━━ Extrait du document ━━
Bob Harrisson, le petit drummer devenu un grand chanteur de blues

Daniel Touchette, L’Itinéraire, Montréal, le 15 juin 2015

Le Québécois Bob Harrisson, d'abord batteur du groupe de rock Offenbach, est aujourd'hui un bluesman reconnu par le public et par ses pairs. Nous l'avons rencontré au Bistro à Jojo, le célèbre bar de Montréal où il s'est produit régulièrement.

Bob Harrisson a grandi dans les Cantons de l'Est. Son père  et sa mère étaient musiciens, ils animaient des noces un peu partout dans la région. Sa mère était pianiste. Son père jouait plutôt pour le fun, il pratiquait plusieurs instruments sans connaître la musique.

Après les répétitions, les musiciens ramenaient leurs instruments avec eux. Seule la batterie restait chez les parents de Bob, et c'est comme ça que Bob s'est développé une passion pour le drum à l'âge de six ans. Son père a tout de suite vu que son fils avait du potentiel. Dès l'âge de neuf ans, il s'est mis à accompagner le groupe de ses parents.
━━━
━━ Données fournies ━━
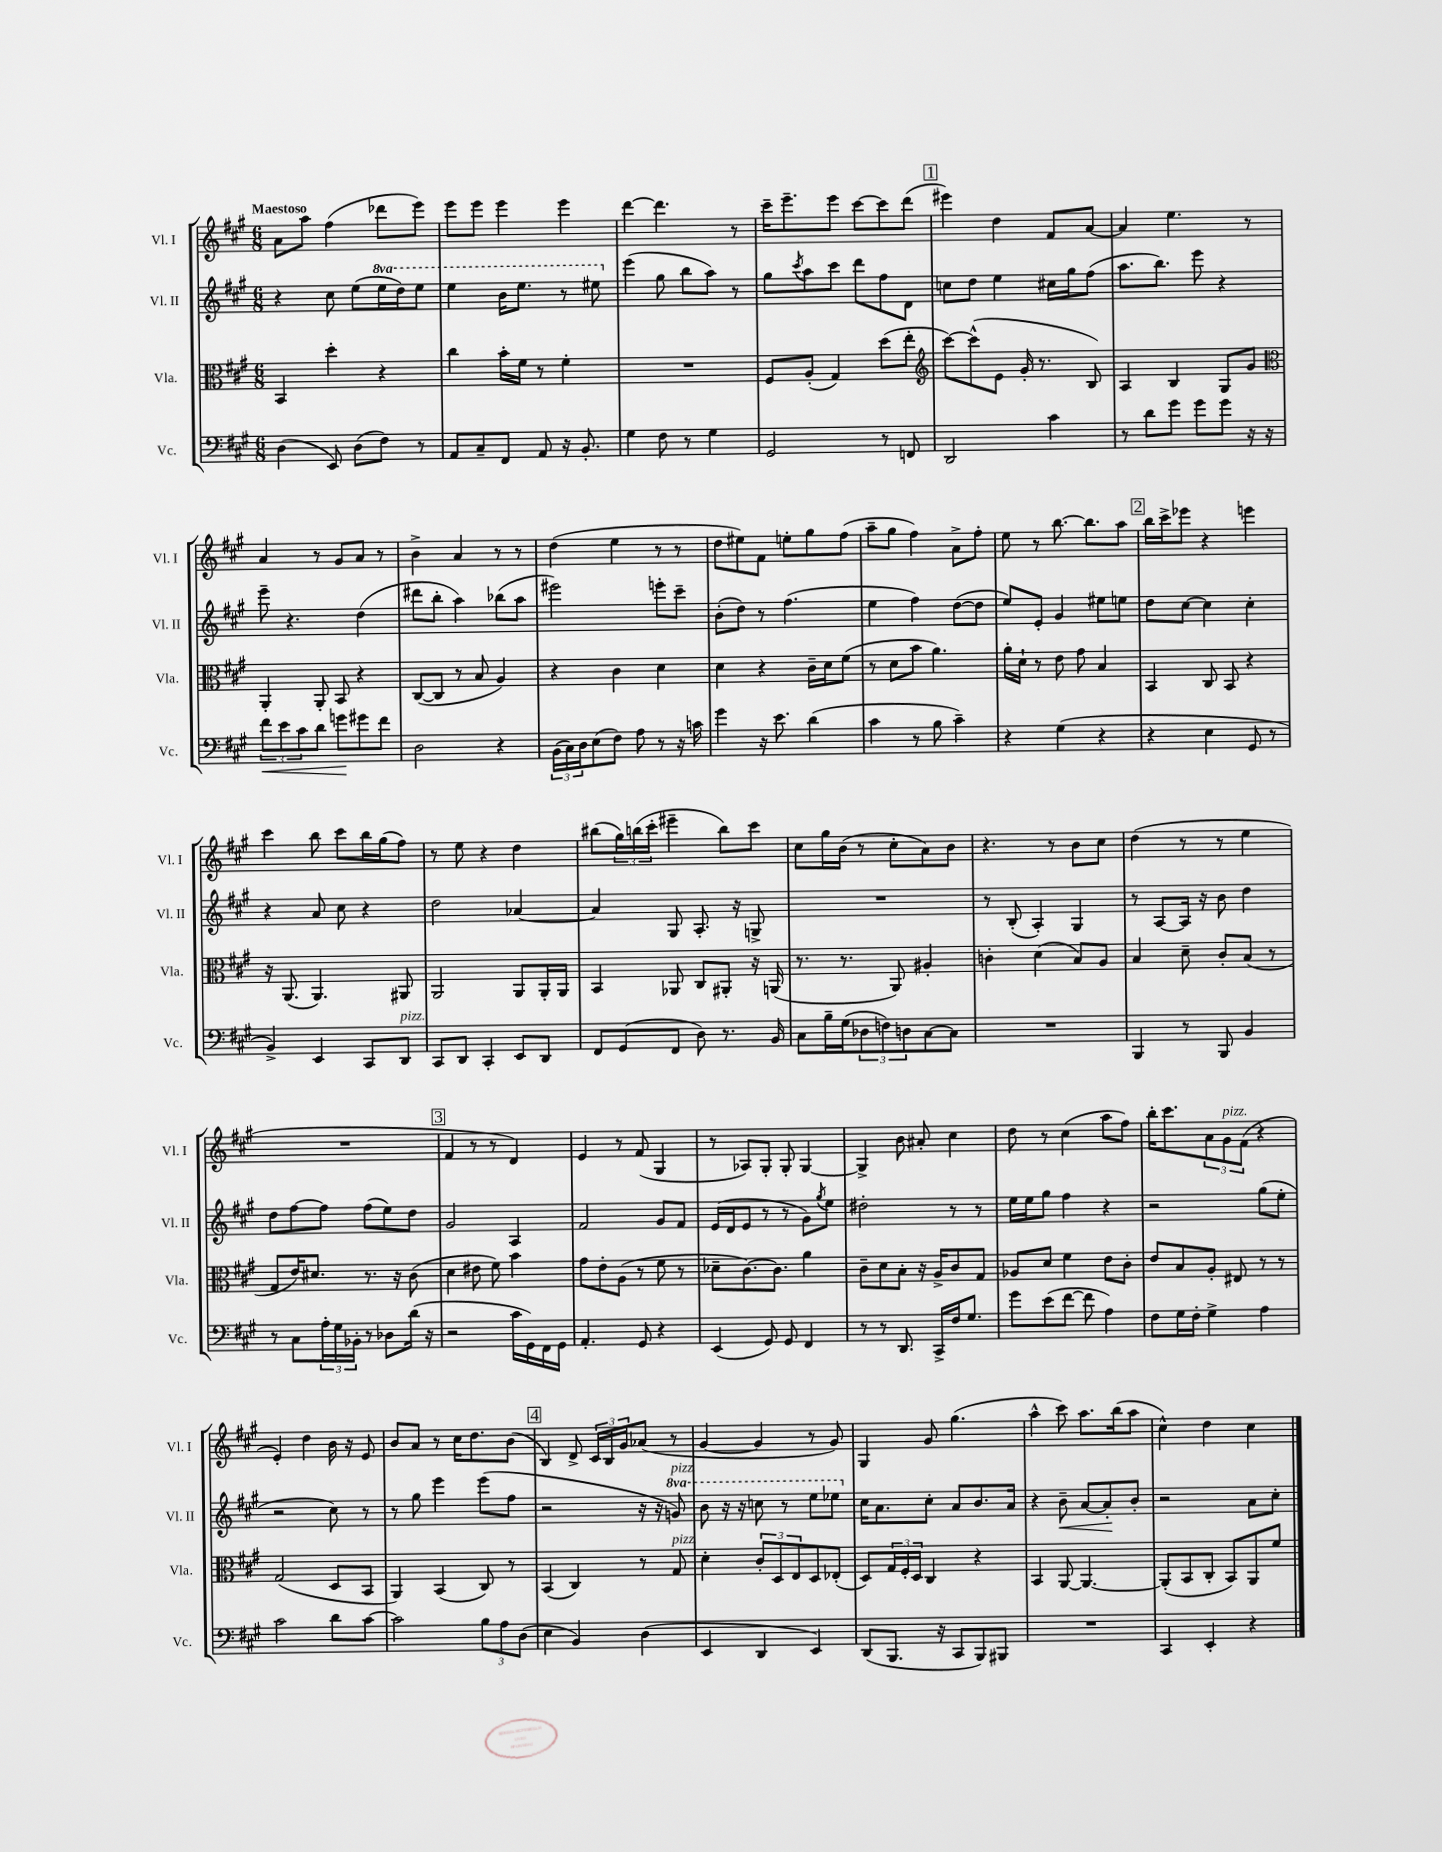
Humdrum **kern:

**kern	**kern	**kern	**kern
*staff4	*staff3	*staff2	*staff1
*clefF4	*clefC3	*clefG2	*clefG2
*k[f#c#g#]	*k[f#c#g#]	*k[f#c#g#]	*k[f#c#g#]
*M6/8	*M6/8	*M6/8	*M6/8
(4D	4BB	4r	8a
.	.	.	8aa
8EE)	4dd'	8cc#	(4ff#
(8D	.	(8ee	.
8F#)	4r	16eee	8ddd-
.	.	16ddd)	.
8r	.	8eee	8eee)
=	=	=	=
8AA	4cc#	4eee	8eee
8C#~	.	.	8eee
8FF#	16b'	16bb	4eee
.	16f#	8.eee	.
8AA	8r	.	.
16r	4f#'	8r	4eee
8.BB'	.	.	.
.	.	8eee#	.
=	=	=	=
4G#	2.r	(4eee	[4ddd
8F#	.	8gg#	4.ddd]
8r	.	8bb	.
4G#	.	8aa)	.
.	.	8r	8r
=	=	=	=
2GG#	8F#	8gg#	16ccc#~
.	.	.	8.eee~
.	.	8qccc#	.
.	(8A'	8aa	.
.	4G#)	8ccc#	8eee
.	.	8ddd	[8ccc#
8r	(8dd	8ff#	8ccc#]
8FF	8ee'	8d	(8ddd
=	=	=	=
*	*clefG2	*	*
2DD	[8ccc#)	8cc	4eee#)
.	(8ccc#^^]	8dd	.
.	8e	4ee	4dd
.	16g#'	.	.
.	8.r	.	.
4c#	.	16cc#	8f#
.	.	16gg#	.
.	8B)	(8ff#	[8a
=	=	=	=
8r	4A	8.aa	4a]
8d	.	.	.
.	.	8.bb)	.
8g#	4B	.	4.ee
8g#	.	8eee	.
8g#	8G#	4r	.
16r	8g#	.	8r
16r	.	.	.
=	=	=	=
*	*clefC3	*	*
12f#	4AA'	8eee~	4a
12e	.	.	.
.	.	4.r	.
12c#	.	.	.
8d	8AA'	.	8r
8g	8BB	.	8g#
8g#	4r	(4dd	8a
8f#	.	.	8r
=	=	=	=
2D	([8C#	8ddd#	4b^
.	8C#]	8bb'	.
.	8r	4aa)	4a
.	8B	.	.
4r	4A)	(8bb-	8r
.	.	8aa	8r
=	=	=	=
(24BB	4r	2eee#)	(4dd
24C#)	.	.	.
24D	.	.	.
(8E	.	.	.
8F#)	4c#	.	4ee
8A	.	.	.
8r	4d	8eee'	8r
16r	.	8ccc#~	8r
16c	.	.	.
=	=	=	=
4g#	4d	(8b'	8dd
.	.	8dd)	8ee#)
16r	4r	8r	8f#
8.e	.	.	.
.	.	(4.ff#	8ee'
(4d	16c#~	.	8gg#
.	16d	.	.
.	(8f#	.	(8ff#
=	=	=	=
4c#	8r	4ee	8aa~
.	8d	.	8gg#
8r	8b	4ff#)	4ff#)
8B	4.a)	.	.
4c#~)	.	([8dd	8a^
.	.	8dd]	8ff#'
=	=	=	=
4r	16a'	8ee)	8ee
.	16d`	.	.
.	8r	8e'	8r
(4G#	8e	4g#	[8.bb
.	8g#	.	.
.	.	.	8.bb]
4r	4B	8ee#	.
.	.	8ee	8aa
=	=	=	=
4r	4BB	8dd	16bb
.	.	.	16ccc#^
.	.	[8cc#	8eee-
4E	8C#	4cc#]	4r
.	8BB	.	.
8GG#	4r	4cc#'	4eee
8r	.	.	.
=	=	=	=
4BB^)	16r	4r	4ccc#
.	(8.AA	.	.
4EE	4.AA)	8a	8bb
.	.	8cc#	8ccc#
8CC#	.	4r	16bb
.	.	.	(16gg#
8DD	8AA#	.	8ff#)
=	=	=	=
8CC#	2AA	2dd	8r
8DD	.	.	8ee
4CC#'	.	.	4r
8EE	8AA	[4a-	4dd
8DD	16AA'	.	.
.	16AA	.	.
=	=	=	=
8FF#	4BB	4a-]	(8bb#
(8GG#	.	.	24gg#)
.	.	.	(24bb
.	.	.	24ccc#'
8FF#	8AA-	8G#	4eee#~
8D)	8C#	8.A'	.
8.r	8AA#'	.	8bb)
.	.	16r	.
.	16r	8G^	8ccc#
16BB	(16AA	.	.
=	=	=	=
8C#	8.r	2.r	8cc#
16B~	.	.	16gg#
(16G#	8.r	.	(16b
12D-	.	.	8r
12F)	.	.	.
.	8AA)	.	8cc#'
12D	.	.	.
[8C#	4A#'	.	8a)
8C#]	.	.	8b
=	=	=	=
2.r	4c'	8r	4.r
.	.	(8B'	.
.	(4d	4A')	.
.	.	.	8r
.	8B)	4G#	8b
.	8A	.	8cc#
=	=	=	=
4BBB	4B	8r	(4dd
.	.	[8A	.
8r	8d~	16A]	8r
.	.	16r	.
8BBB	8c#'	8b	8r
4BB	(8B	4dd	4ee
.	8r	.	.
=	=	=	=
8r	8G#	8dd	2.r
8C#	16e)	[8ff#	.
.	8.d#	.	.
24A'	.	8ff#]	.
24G#	.	.	.
24BB-'	.	.	.
8r	8.r	(8ff#	.
8D-	.	8ee)	.
.	16r	.	.
(16d	(8c#	8dd	.
16r	.	.	.
=	=	=	=
2r	4d	2g#	4f#
.	8e#	.	8r
.	8f#)	.	8r
16c#	4b	4A	4d)
16GG#)	.	.	.
16FF#	.	.	.
16GG#	.	.	.
=	=	=	=
4.AA'	8g#	2f#	4e
.	8e'	.	.
.	(8A	.	8r
8GG#	8r	.	(8f#
4r	8f#	8g#	4G#
.	8r	8f#	.
=	=	=	=
(4EE	8d-~	(16e	8r
.	.	16d	.
.	[8.c#)	8e	8A-)
8GG#)	.	8r	8G#'
.	8.c#]	.	.
8GG#	.	8r	8G#'
4FF#	4a	8g#)	[4G#
.	.	8qgg#	.
.	.	8ee	.
=	=	=	=
8r	8c#~	2dd#'	4G#^]
8r	8d	.	.
8.DD	8B'	.	8b
.	16r	.	8a#'
16CC#^	16A^	.	.
16F#	8c#	8r	4cc#
8.G#	.	.	.
.	8G#	8r	.
=	=	=	=
8g#	8A-	16ee	8dd
.	.	16ee	.
(8e	8d	8gg#	8r
[8f#	4f#	4ff#	(4cc#
8f#]	.	.	.
4A)	8e	4r	8aa
.	8c#'	.	8ff#)
=	=	=	=
8F#	8e	2r	16bb'
.	.	.	8.ccc#
16G#	8B	.	.
16F#'	.	.	.
4G#^	8A'	.	12a
.	.	.	12g#
.	8E#	.	.
.	.	.	(12f#
4A	8r	(8gg#	4r
.	8r	8ee'	.
=	=	=	=
2c#	(2G#	2r	4e')
.	.	.	4dd
8d	8D	8cc#)	16b
.	.	.	16r
[8c#	8BB	8r	8e
=	=	=	=
2c#]	4AA)	8r	8b
.	.	8gg#	8a
.	(4BB	4eee	8r
.	.	.	16cc#
.	.	.	8.dd
12B	8C#)	(8eee	.
12A	.	.	.
.	8r	8ff#	(8b
(12D	.	.	.
=	=	=	=
4E	(4BB	2r	4B)
4BB)	4C#)	.	8d^
.	.	.	24c#
.	.	.	24B
.	.	.	24g#
(4D	8r	16r	(8a-
.	.	16r	.
.	8G#	8gg)	8r
=	=	=	=
4EE	4d'	8bb	[4g#
.	.	16r	.
.	.	16r	.
4DD	12c#'	8ccc	4g#]
.	12D	.	.
.	.	8r	.
.	12E	.	.
4EE)	8D	8eee	8r
.	(8E-'	8eee-	8g#)
=	=	=	=
(8DD	8D)	16cc#	4G#
.	.	8.a	.
8.BBB	24G#	.	.
.	24F#'	.	.
.	24D	.	.
.	4C#	8cc#'	8g#
16r	.	.	.
8CC#	.	8a	(4.gg#
8BBB)	4r	8.b	.
8BBB#	.	.	.
.	.	16a	.
=	=	=	=
2.r	4BB	4r	4aa^^
.	[8AA	8b~	8ccc#)
.	4.AA_	[8a	8.aa
.	.	8a']	.
.	.	.	(16bb
.	.	8b'	8aa
=	=	=	=
4CC#	(8AA']	2r	4cc#^^)
.	8BB	.	.
4EE'	8C#'	.	4dd
.	8BB)	.	.
4r	8AA	8a	4cc#
.	8f#	8cc#'	.
==	==	==	==
*-	*-	*-	*-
━━━
**Consigne A:** Citez le passage de l'article sur Bob Harrisson qui commence par « Bob Harrisson, le » et se termine par « s'est produit régulièrement. ».
**Consigne B:** Relevez tous les lieux désignés par leur nom dans l'article sur Bob Harrisson.

**Réponse A:**
Bob Harrisson, le petit drummer devenu un grand chanteur de blues

Daniel Touchette, L’Itinéraire, Montréal, le 15 juin 2015

Le Québécois Bob Harrisson, d'abord batteur du groupe de rock Offenbach, est aujourd'hui un bluesman reconnu par le public et par ses pairs. Nous l'avons rencontré au Bistro à Jojo, le célèbre bar de Montréal où il s'est produit régulièrement.

**Réponse B:**
- Montréal
- le Bistro à Jojo
- les Cantons de l'Est